[PATCH] drm/ttm: stop pooling cached NUMA pages v2

Mon Apr 15 14:38:56 UTC 2024

Am 15.04.24 um 16:32 schrieb Felix Kuehling:
> On 2024-04-15 10:08, Christian König wrote:
>> Am 15.04.24 um 15:53 schrieb Felix Kuehling:
>>> On 2024-04-15 9:48, Christian König wrote:
>>>> From: Christian König <ckoenig.leichtzumerken at gmail.com>
>>>>
>>>> We only pool write combined and uncached allocations because they
>>>> require extra overhead on allocation and release.
>>>>
>>>> If we also pool cached NUMA it not only means some extra unnecessary
>>>> overhead, but also that under memory pressure it can happen that
>>>> pages from the wrong NUMA node enters the pool and are re-used
>>>> over and over again.
>>>>
>>>> This can lead to performance reduction after running into memory
>>>> pressure.
>>>>
>>>> v2: restructure and cleanup the code a bit from the internal hack to
>>>>      test this.
>>>>
>>>> Signed-off-by: Christian König <christian.koenig at amd.com>
>>>> Fixes: 4482d3c94d7f ("drm/ttm: add NUMA node id to the pool")
>>>> CC: stable at vger.kernel.org
>>>> ---
>>>>   drivers/gpu/drm/ttm/ttm_pool.c | 38 
>>>> +++++++++++++++++++++++++---------
>>>>   1 file changed, 28 insertions(+), 10 deletions(-)
>>>>
>>>> diff --git a/drivers/gpu/drm/ttm/ttm_pool.c 
>>>> b/drivers/gpu/drm/ttm/ttm_pool.c
>>>> index 112438d965ff..6e1fd6985ffc 100644
>>>> --- a/drivers/gpu/drm/ttm/ttm_pool.c
>>>> +++ b/drivers/gpu/drm/ttm/ttm_pool.c
>>>> @@ -288,17 +288,23 @@ static struct ttm_pool_type 
>>>> *ttm_pool_select_type(struct ttm_pool *pool,
>>>>                             enum ttm_caching caching,
>>>>                             unsigned int order)
>>>>   {
>>>> -    if (pool->use_dma_alloc || pool->nid != NUMA_NO_NODE)
>>>> +    if (pool->use_dma_alloc)
>>>>           return &pool->caching[caching].orders[order];
>>>>     #ifdef CONFIG_X86
>>>>       switch (caching) {
>>>>       case ttm_write_combined:
>>>> +        if (pool->nid != NUMA_NO_NODE)
>>>> +            return &pool->caching[caching].orders[order];
>>>
>>> Doesn't this break USWC allocations on NUMA systems, where we set a 
>>> NUMA node for the default pool (at least we were planning to at some 
>>> point)?
>>
>> I don't think so, but I might have missed something. Why do you think 
>> that would break?
>>
>> I mean the idea is basically if the pool is associated with a NUMA id 
>> we should rather use this pool instead of the global one.
>>
>> And that is true for both cases, the default pool and the specialized 
>> ones.
>
> OK, I think I misunderstood what I was reading. It looked to me like 
> it would always use a "caching" pool if nid was set. But caching here 
> is a variable; each node still has specialized pools for write 
> combining etc.
>
> Then the concern you stated in the commit message "under memory 
> pressure it can happen that pages from the wrong NUMA node enters the 
> pool and are re-used over and over again" is still possible for 
> uncached and wc pages. Anyway, it's better than not having NUMA, I guess.

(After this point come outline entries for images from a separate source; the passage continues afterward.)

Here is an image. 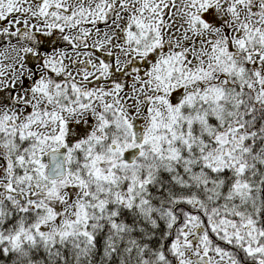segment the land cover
I'll list each match as a JSON object with an SVG mask.
<instances>
[{
  "label": "snow or ice",
  "instance_id": "1",
  "mask_svg": "<svg viewBox=\"0 0 264 264\" xmlns=\"http://www.w3.org/2000/svg\"><path fill=\"white\" fill-rule=\"evenodd\" d=\"M0 264H264V0H0Z\"/></svg>",
  "mask_w": 264,
  "mask_h": 264
}]
</instances>
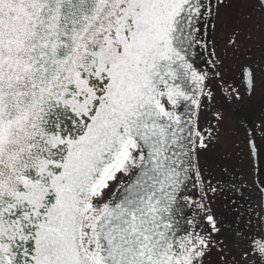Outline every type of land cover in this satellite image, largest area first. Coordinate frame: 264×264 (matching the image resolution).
<instances>
[{
  "label": "snow or ice",
  "instance_id": "1",
  "mask_svg": "<svg viewBox=\"0 0 264 264\" xmlns=\"http://www.w3.org/2000/svg\"><path fill=\"white\" fill-rule=\"evenodd\" d=\"M257 96L264 0H0V264H264Z\"/></svg>",
  "mask_w": 264,
  "mask_h": 264
},
{
  "label": "flooded vegetation",
  "instance_id": "2",
  "mask_svg": "<svg viewBox=\"0 0 264 264\" xmlns=\"http://www.w3.org/2000/svg\"><path fill=\"white\" fill-rule=\"evenodd\" d=\"M244 111H247L251 114V118L253 121H257V117L259 113L264 110V98L259 96L254 97L251 101L247 103V105L243 108ZM231 139H237V137H231ZM228 148V151L235 152L240 151L239 149H233L230 145H225L222 141L221 144L214 150L210 151L208 154V162L210 165V171L213 173L214 176L219 177L221 175L218 165L222 161V155L225 152V148ZM239 167V165H237ZM235 176L243 175V180L247 181V183L251 186L252 178L251 176L247 175V173L241 174L239 171L234 173ZM239 182V181H234ZM225 196L229 197L230 200H236V206L233 207L231 203L225 200ZM247 198V199H245ZM259 201V197L257 195L256 190L253 188L252 190H244L243 197L240 196L238 193H223L218 194L216 198L215 208L216 211L221 214L222 218L224 219L225 223H232L234 219V214L236 209H239L240 212H243L245 208L251 205L253 208L257 207ZM227 204V207L224 205ZM258 210V209H257Z\"/></svg>",
  "mask_w": 264,
  "mask_h": 264
}]
</instances>
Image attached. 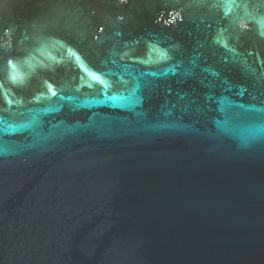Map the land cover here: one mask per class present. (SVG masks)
Wrapping results in <instances>:
<instances>
[{
    "label": "water",
    "instance_id": "water-1",
    "mask_svg": "<svg viewBox=\"0 0 264 264\" xmlns=\"http://www.w3.org/2000/svg\"><path fill=\"white\" fill-rule=\"evenodd\" d=\"M0 264H264V0H2Z\"/></svg>",
    "mask_w": 264,
    "mask_h": 264
},
{
    "label": "trees",
    "instance_id": "trees-1",
    "mask_svg": "<svg viewBox=\"0 0 264 264\" xmlns=\"http://www.w3.org/2000/svg\"><path fill=\"white\" fill-rule=\"evenodd\" d=\"M2 0H0V2H1Z\"/></svg>",
    "mask_w": 264,
    "mask_h": 264
}]
</instances>
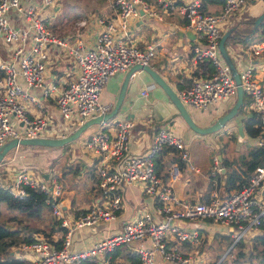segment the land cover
I'll use <instances>...</instances> for the list:
<instances>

Yes, correct. But since KFD doesn't use USWC that much I don't think 
this will cause an issue.

If we really start to see issues with that we can always re-consider 
using __GFP_THIS_NODE.

>
> The patch is
>
> Reviewed-by: Felix Kuehling <felix.kuehling at amd.com>

Thanks, going to push to drm-misc-fixes now.

Regards,
Christian.

>
>
>>
>> Regards,
>> Christian.
>>
>>>
>>> Regards,
>>>   Felix
>>>
>>>
>>>> +
>>>>           if (pool->use_dma32)
>>>>               return &global_dma32_write_combined[order];
>>>>             return &global_write_combined[order];
>>>>       case ttm_uncached:
>>>> +        if (pool->nid != NUMA_NO_NODE)
>>>> +            return &pool->caching[caching].orders[order];
>>>> +
>>>>           if (pool->use_dma32)
>>>>               return &global_dma32_uncached[order];
>>>>   @@ -566,11 +572,17 @@ void ttm_pool_init(struct ttm_pool *pool, 
>>>> struct device *dev,
>>>>       pool->use_dma_alloc = use_dma_alloc;
>>>>       pool->use_dma32 = use_dma32;
>>>>   -    if (use_dma_alloc || nid != NUMA_NO_NODE) {
>>>> -        for (i = 0; i < TTM_NUM_CACHING_TYPES; ++i)
>>>> -            for (j = 0; j < NR_PAGE_ORDERS; ++j)
>>>> - ttm_pool_type_init(&pool->caching[i].orders[j],
>>>> -                           pool, i, j);
>>>> +    for (i = 0; i < TTM_NUM_CACHING_TYPES; ++i) {
>>>> +        for (j = 0; j < NR_PAGE_ORDERS; ++j) {
>>>> +            struct ttm_pool_type *pt;
>>>> +
>>>> +            /* Initialize only pool types which are actually used */
>>>> +            pt = ttm_pool_select_type(pool, i, j);
>>>> +            if (pt != &pool->caching[i].orders[j])
>>>> +                continue;
>>>> +
>>>> +            ttm_pool_type_init(pt, pool, i, j);
>>>> +        }
>>>>       }
>>>>   }
>>>>   EXPORT_SYMBOL(ttm_pool_init);
>>>> @@ -599,10 +611,16 @@ void ttm_pool_fini(struct ttm_pool *pool)
>>>>   {
>>>>       unsigned int i, j;
>>>>   -    if (pool->use_dma_alloc || pool->nid != NUMA_NO_NODE) {
>>>> -        for (i = 0; i < TTM_NUM_CACHING_TYPES; ++i)
>>>> -            for (j = 0; j < NR_PAGE_ORDERS; ++j)
>>>> - ttm_pool_type_fini(&pool->caching[i].orders[j]);
>>>> +    for (i = 0; i < TTM_NUM_CACHING_TYPES; ++i) {
>>>> +        for (j = 0; j < NR_PAGE_ORDERS; ++j) {
>>>> +            struct ttm_pool_type *pt;
>>>> +
>>>> +            pt = ttm_pool_select_type(pool, i, j);
>>>> +            if (pt != &pool->caching[i].orders[j])
>>>> +                continue;
>>>> +
>>>> +            ttm_pool_type_fini(pt);
>>>> +        }
>>>>       }
>>>>         /* We removed the pool types from the LRU, but we need to 
>>>> also make sure
>>